#### ЗАДАНИЕ:
Процитируйте без изменений фрагмент текста о Сидорове, который открывается словами «В 1919 году» и завершается словами «не советскую власть.».

В 1919 году при отступлении красных из Харькова был взят в заложники отец Сидорова. Несмотря на все хлопоты Алексея, а за его отца вступился даже один из лидеров большевистской партии Каменев, он был расстрелян. Много десятилетий спустя В.С. Бобринская решилась спросить Алексея Алексеевича о том, с каким чувством он продолжал работать в советских учреждениях после этого расстрела? Тот ответил: «Я никогда не простил революции смерти отца». Даже в этом ответе он был осторожен, обвинив в гибели отца революцию, а не советскую власть.
А советская власть сжимала свои крепкие руки на горле интеллигенции постепенно, год за годом. В годы НЭПа еще иногда можно было глотнуть свежего воздуха. В 1925 году Сидоров с друзьями гостил у Максимилиана Волошина в Крыму, в Коктебеле. Знакомы они были еще с начала 1910-х годов. О том, как жилось Сидорову в Советской России в то время, что чувствовал он, вспоминая прошлое, свидетельствуют его сохранившиеся в архиве стихи, посвящённые Волошину:
«Поймешь ли ты, что значит нам былое,
Забывшим имя и предавшим отчество».

#### ВЫДЕРЖКИ ИЗ ЗАПИСЕЙ:

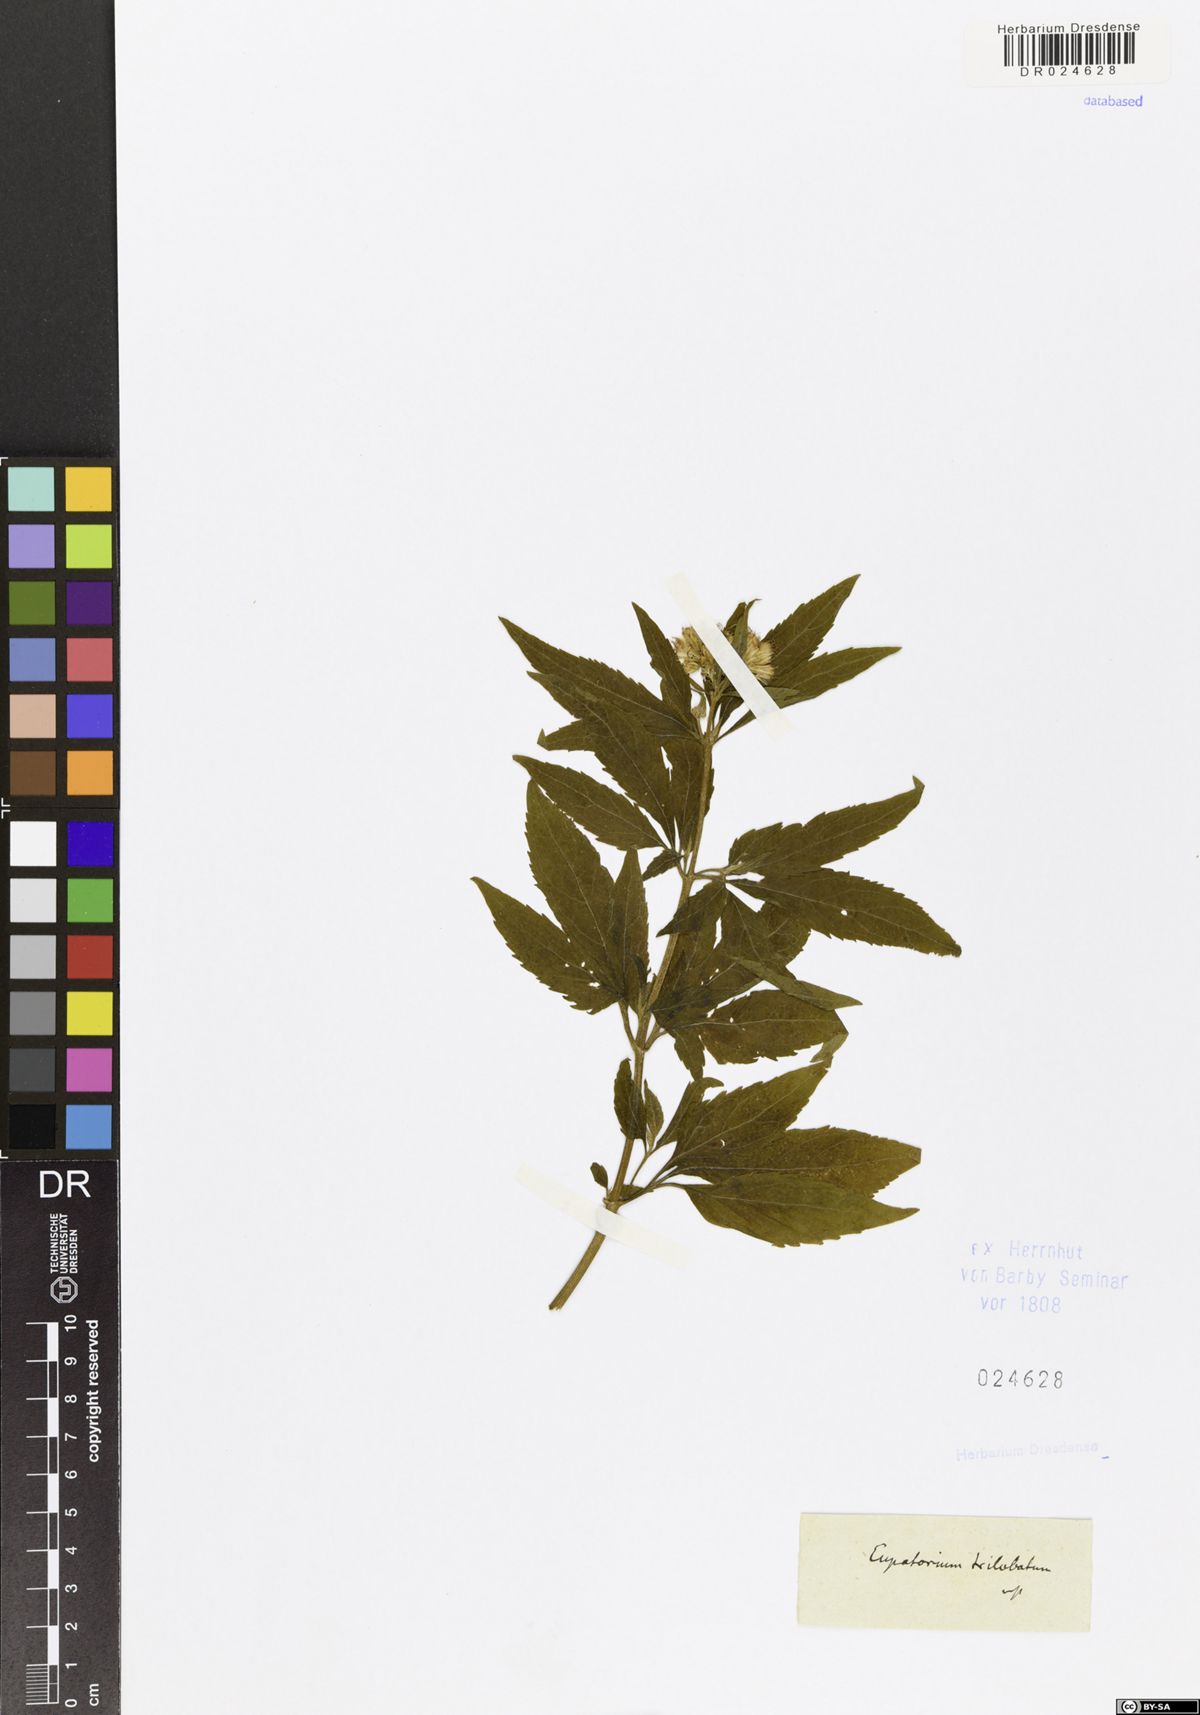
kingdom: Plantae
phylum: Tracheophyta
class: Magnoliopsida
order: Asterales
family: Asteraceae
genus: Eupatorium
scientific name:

#### ОТВЕТ НИЖЕ:
В 1919 году при отступлении красных из Харькова был взят в заложники отец Сидорова. Несмотря на все хлопоты Алексея, а за его отца вступился даже один из лидеров большевистской партии Каменев, он был расстрелян. Много десятилетий спустя В.С. Бобринская решилась спросить Алексея Алексеевича о том, с каким чувством он продолжал работать в советских учреждениях после этого расстрела? Тот ответил: «Я никогда не простил революции смерти отца». Даже в этом ответе он был осторожен, обвинив в гибели отца революцию, а не советскую власть.